Other liquid ingredients
Bitters, grenadine, ginger ale, club soda and lemon-lime soda are common additions in punch recipes. Sometimes, a creamy punch with dairy (or a dairy substitute) can work, too. (Examples: Earl Grey, Curacao, dark rum, orange zest, nutmeg and milk/soymilk. Masala Chai, vodka, Bailey’s, nutmeg and sliced almonds.)
Common punch spices include nutmeg, cinnamon, cloves, ginger, allspice, mint and vanilla bean. More avant-garde tea punch spices include cayenne pepper and herbs like basil, aloe, lavender, juniper berry and rosemary.
Generally, warming spices are best in Black Tea punches, but don’t let that limit you. You can infuse your liquor or tea with the spices, and/or use them as garnishes. I love innovative garnishes, like clove-studded orange wheels or vanilla-bean-speared ginger.
Tea can also be used as a spice in tea punches if you grind it in a spice grinder until it’s fine like Matcha, or if you use it to rim the glasses in which you’re serving the punch. Just dip the rim of the glass in a shallow pool of honey and then dip it into a shallow bowl of tealeaves. You can also half-rim the glass for ease of drinking.
Our favorite is Samovar Sweet Crystals, an organic evaporated coconut palm nectar. Brown sugar is a classic punch sweetener. You can branch out with honey, sugar in the raw, agave nectar, etc. Homemade simple syrups can add additional flavor components – simply add a spice, herb, flower or fruit to the mix when you boil it down, or replace the water with brewed tea.

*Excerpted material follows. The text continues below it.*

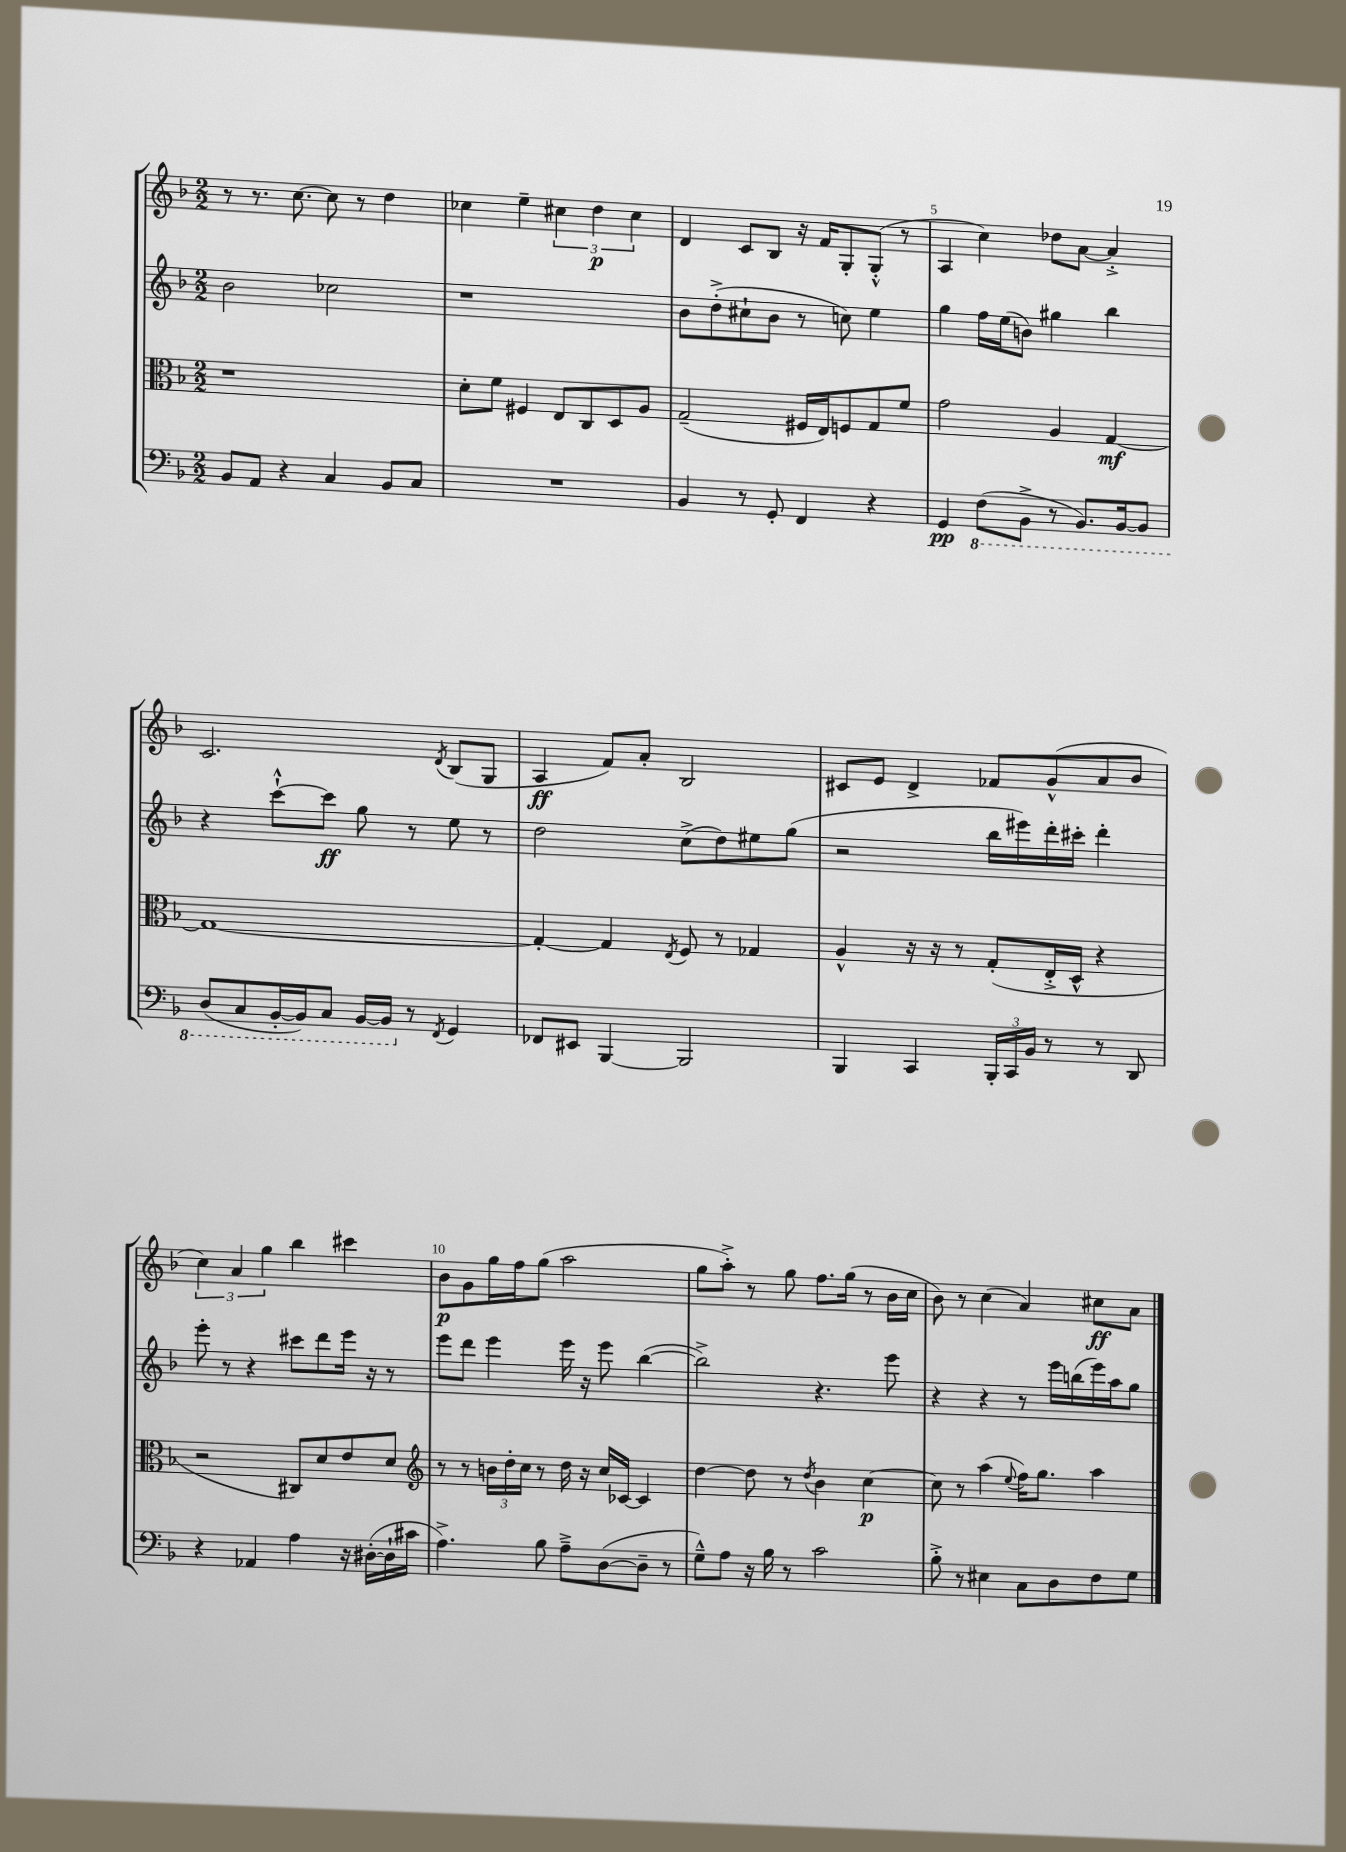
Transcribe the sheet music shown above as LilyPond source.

A basic guideline for measurements comes from a rhyme from Barbados: “One of Sour, Two of Sweet, Three of Strong, Four of Weak.” It means 1 part citrus juice, 2 parts sweetener (this could be a regular sweetener or an alternative, like soda or fruit juice), 3 parts liquor, and 4 parts water (or, in our case, tea).
Above all, let your taste buds guide you. Ultimately, the goal is in experimenting with tea punches is to enjoy tea in exciting, new (and, if desired, intoxicating) ways.